What Canidy had imagined was going to be adequate accommodation in the large trunk of Standartenfuhrer-SS Muller’s Opel Admiral quickly proved to be mildly, and then excruciatingly, uncomfortable.

Despite the generous proportions of the Admiral’s trunk, he could not stretch his legs without arcing his torso painfully, nor raise himself on his elbows without simultaneously lowering his head so that his chin rested on his upper chest.

And the thick goose-down comforters and pillows that the Countess Batthyany had put into the trunk to keep him warm and serve as cushions had not been as helpful as everyone had cheerfully, almost gaily, believed. The comforter had quickly crushed down under him, so that he could feel every ridge and indentation in the trunk floor. And the comforter he had wrapped around himself for warmth, and the pillows on which he had planned to cushion his head, made things worse than nothing at all, for they retained enough bulk to get in the way when he shifted his body again and again to relieve the strain on his muscles.

He became uneasy, nervous, worried, and he began to wonder if he had some previously unsuspected problem with claustrophobia. He reasoned that through and decided his nervousness was perfectly reasonable: He was in the dark, and nobody liked that.

More important, it was fifty-fifty that von Heurten-Mitnitz was wrong when he said he “rather doubted they would be stopped at all, or subjected to more than the most perfunctory examination if they were.” There was a fifty-fifty chance that the trunk lid would suddenly open and he would find himself looking up at a Black Guard, a Hungarian cop, or even a Gestapo agent. If that happened, he was not going to be in a position to do much about it. The Sten submachine gun Captain Hughson had given him in Vis was now in the hands of an admiring Yugoslav partisan. Canidy was armed now only with the Fairhairn and a snub-nosed Smith & Wesson.38, neither of which would be of any real use if the car was stopped and checked. If that happened, in addition to being nearly paralyzed by the goddamned trunk, he would be blinded by the sudden light and helpless.
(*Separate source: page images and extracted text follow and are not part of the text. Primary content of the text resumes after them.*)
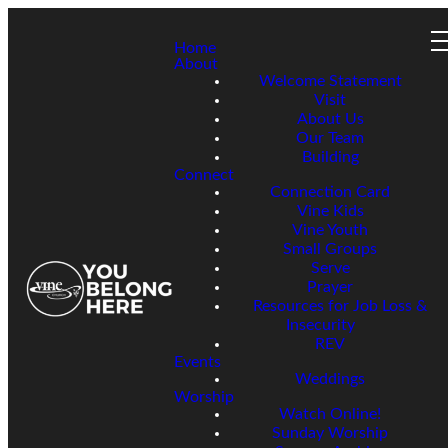
Home
About
Welcome Statement
Visit
About Us
Our Team
Building
Connect
Connection Card
Vine Kids
Vine Youth
Small Groups
Serve
Prayer
Resources for Job Loss &
Insecurity
REV
Events
Weddings
Worship
Watch Online!
Sunday Worship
There had been time to remember where he had gotten the snub-nosed38, and that hadn’t helped his morale either. Jimmy Whittaker had given it to him just before they’d taken off on the mission to the Belgian Congo. Moments before that, Jimmy had taken it away from the flight engineer. The flight engineer had been given the pistol by the Chief, OSS London Station, together with an order that he use it on Canidy the moment it looked as if Canidy was going to fall into enemy hands.
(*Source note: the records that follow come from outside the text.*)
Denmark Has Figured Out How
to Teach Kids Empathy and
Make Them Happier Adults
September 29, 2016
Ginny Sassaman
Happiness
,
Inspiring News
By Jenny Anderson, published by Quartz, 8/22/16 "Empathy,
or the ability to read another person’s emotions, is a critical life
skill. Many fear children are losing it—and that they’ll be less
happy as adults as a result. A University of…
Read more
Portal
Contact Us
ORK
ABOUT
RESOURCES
It was not difficult to proceed from that to the logical conclusion that if an elimination order–to keep him from failing into enemy hands–had been issued then, a similar order had doubtless also been issued to cover this circumstance.

He knew now more information that the Germans shouldn’t know than he had known when he and Jimmy had flown off to the Belgian Congo.

He wondered where Whittaker was at that moment. In Australia, more than likely, dazzling the Australian women with his good looks and all-pink uniform. Whittaker, he thought, should have been a sailor; he already had a girl in every airport.